• PAGE EXCERPT:
####

|
November 18 2005 Unbelievably, things are getting done! Huge things. We don't have TRENCHES in our yard anymore, for one thing. That's excellent. I am still behind on my email and my digital life but the actual, real, warm life is coming on. Class tomorrow. Hey, isn't this all of our worst nightmares? Hidden cameras in places like public restrooms? My personal policy is to assume that I am always being watched, and then it all works out. Grandma always said don't do or say anything you would feel uncomfortable with having published in the paper. Or watched by repressed freaks from spy cameras. There really isn't any suitably harsh punishment for this man, except to have all of his mail, email, and comings and goings monitored constantly and to have to clean that restroom, personally, for the next ten years. November 17 2005
WELL it's still pretty nuts here. You know how some weeks are just like that? Everything needs attention, even things that shouldn't? I am still behind in my email, my web site, my everything, and I'm still waiting for my casting order to come in. Still working on finishing a ton of projects, still building things in the studio. The boys are on half days this week and Bill is in St. Louis, and it's just amazing. From the second I get up until the second I fall, stiff and whining, into bed, busy. But happy. And f-n glad that I am healthy and strong and can work this hard. I love hard work but wish that I was current in my dratted paperwork. As usual. Look at this gorgeous bracelet that Jean made with Anne's XOX kit and one of my fine silver clasps.
Below, a cute garden down the street.
November 15 2005 Things are wack crazy here! Nothing serious, but everything happening at once and taking up all of the minutes in each day. Plumbers, lights, trenches, parent-teacher conferences, shipping, anniversaries. It's just nuts and all I can say is that I hope to be back on track within a day or two. I haven't yet sent out my email to my mailing list about classes, or my postcard to St. Louis about Open Studio, or done all manner of things like that that need doing. Life is hectic but beautiful. I can report with extreme pleasure that Amy Johnson and Cynthia Archer will be joining us in our fabulous booth at Bead and Button. It's going to be great. Hey, Michele Goldstein has a beautiful new bead boutique up. Have you seen it?
November 13 2005 Class dates for Spring: Metal Clay Workshop: Saturday and Sunday, January 14 and 15 & April 8 and 9, $400, materials included, all levels. Low-Tech Metalsmithing, with Anne Mitchell, Saturday and Sunday, February 11 and 12, $425, materials included, all levels. Design Workshop, Saturday and Sunday, March 4 and 5, $400, materials included, all levels. Email me if you know that you want a space in class. I've got a ton of stuff to do tomorrow, but will send out a mailing and get class details and PayPal buttons up pronto. Basically, classes can challenge and excite you at any skill level (more advanced students will get more out of class, but won't feel held back by beginners, and the beginners won't feel like they are holding anyone back, either, cause it's MAGIC and we have a great time.) The studio is almost finished, which is astounding. Nothing ever gets really finished around me, but Anne has a way of making things keep happening until they are done. We hung the big doors yesterday, and I painted them dark orange. They are gorgeous, perfect, and the sink went in today. Now where is our elusive plumber?

####

• INFORMATION SUPPLIED:
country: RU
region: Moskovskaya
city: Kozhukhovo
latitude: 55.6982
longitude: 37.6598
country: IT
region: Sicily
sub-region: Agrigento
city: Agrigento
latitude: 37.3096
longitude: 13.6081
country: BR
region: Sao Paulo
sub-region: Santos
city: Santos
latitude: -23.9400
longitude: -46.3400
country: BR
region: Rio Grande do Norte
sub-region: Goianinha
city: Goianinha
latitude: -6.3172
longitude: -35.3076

####

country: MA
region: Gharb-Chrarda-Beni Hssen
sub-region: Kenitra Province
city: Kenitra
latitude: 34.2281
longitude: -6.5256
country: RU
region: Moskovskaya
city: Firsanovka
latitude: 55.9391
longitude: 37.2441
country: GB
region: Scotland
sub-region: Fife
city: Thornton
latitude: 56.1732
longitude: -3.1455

####

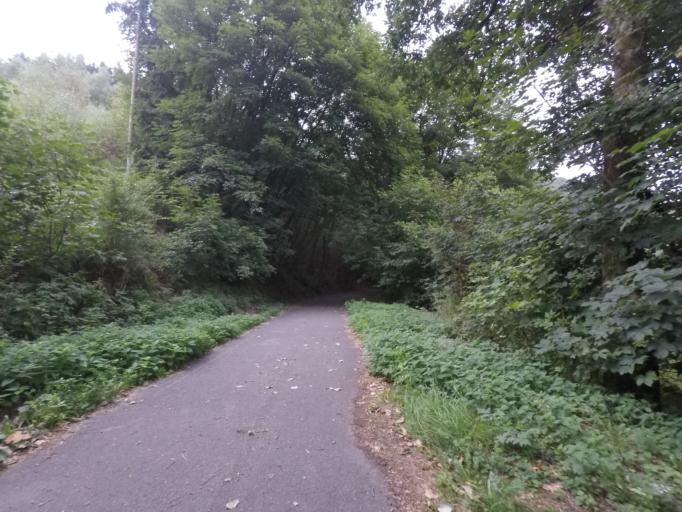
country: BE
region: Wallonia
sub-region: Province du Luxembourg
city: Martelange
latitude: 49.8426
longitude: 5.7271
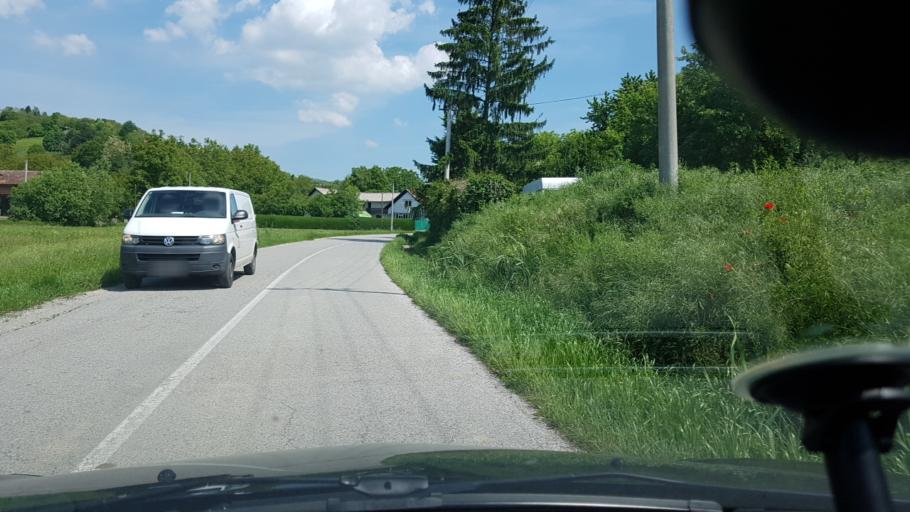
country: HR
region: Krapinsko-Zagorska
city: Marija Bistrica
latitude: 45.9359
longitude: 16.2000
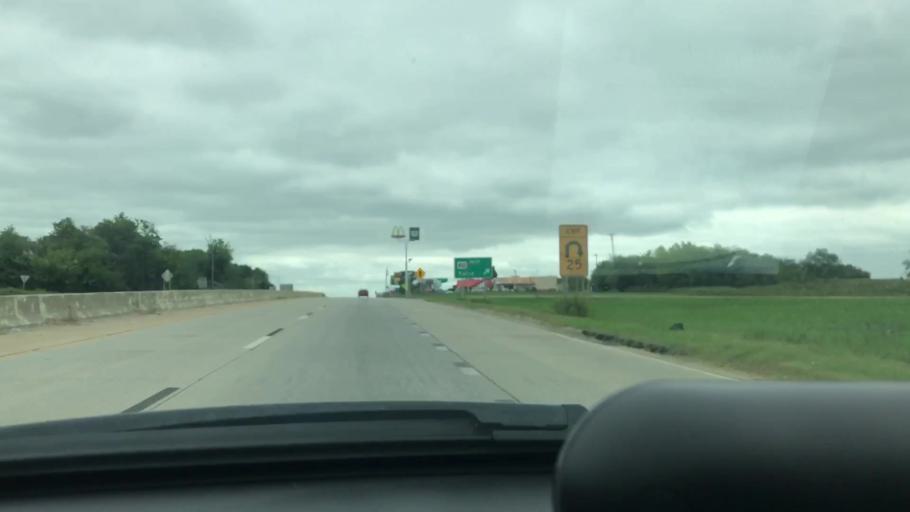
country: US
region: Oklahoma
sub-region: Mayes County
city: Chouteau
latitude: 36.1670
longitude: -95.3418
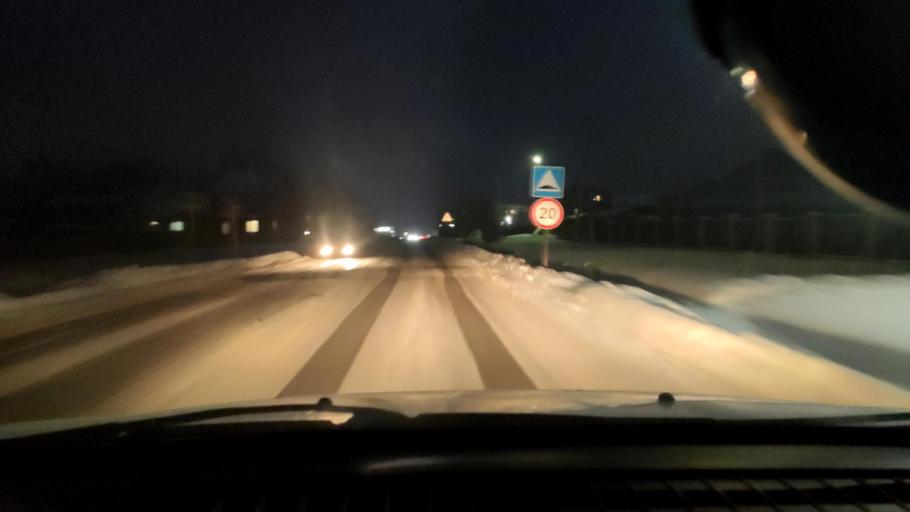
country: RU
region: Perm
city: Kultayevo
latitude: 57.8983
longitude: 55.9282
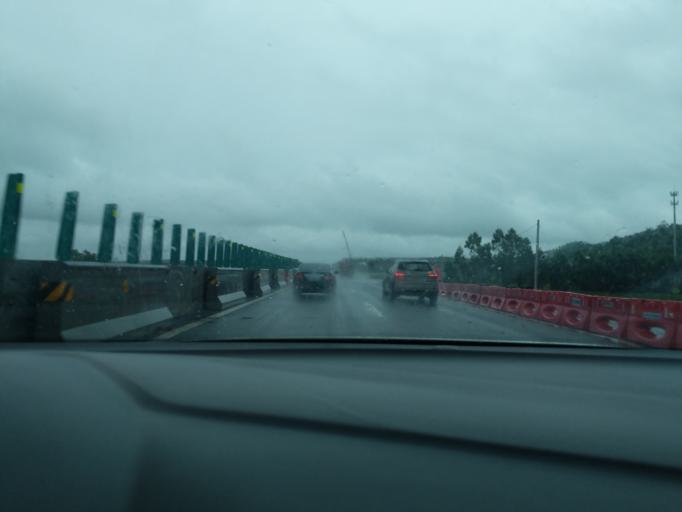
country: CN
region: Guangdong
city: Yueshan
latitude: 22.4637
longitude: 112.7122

####

• SHORT PROBLEM 1:
Answer each question from the journal entries, labeling your answers with the matching letters.
(a) In the November 17 entry, what city is Bill in?
(b) Who will be joining the booth at Bead and Button?
(c) What color were the big studio doors painted?
• SHORT PROBLEM 2: Translate this sentence from the journal entries into Spanish: "The studio is almost finished, which is astounding."
The listing is separate material and has nothing to do with the journal entries.

• EXERCISE RESPONSE 1:
(a) St. Louis
(b) Amy Johnson and Cynthia Archer
(c) Dark orange

• EXERCISE RESPONSE 2: El estudio está casi terminado, lo cual es asombroso.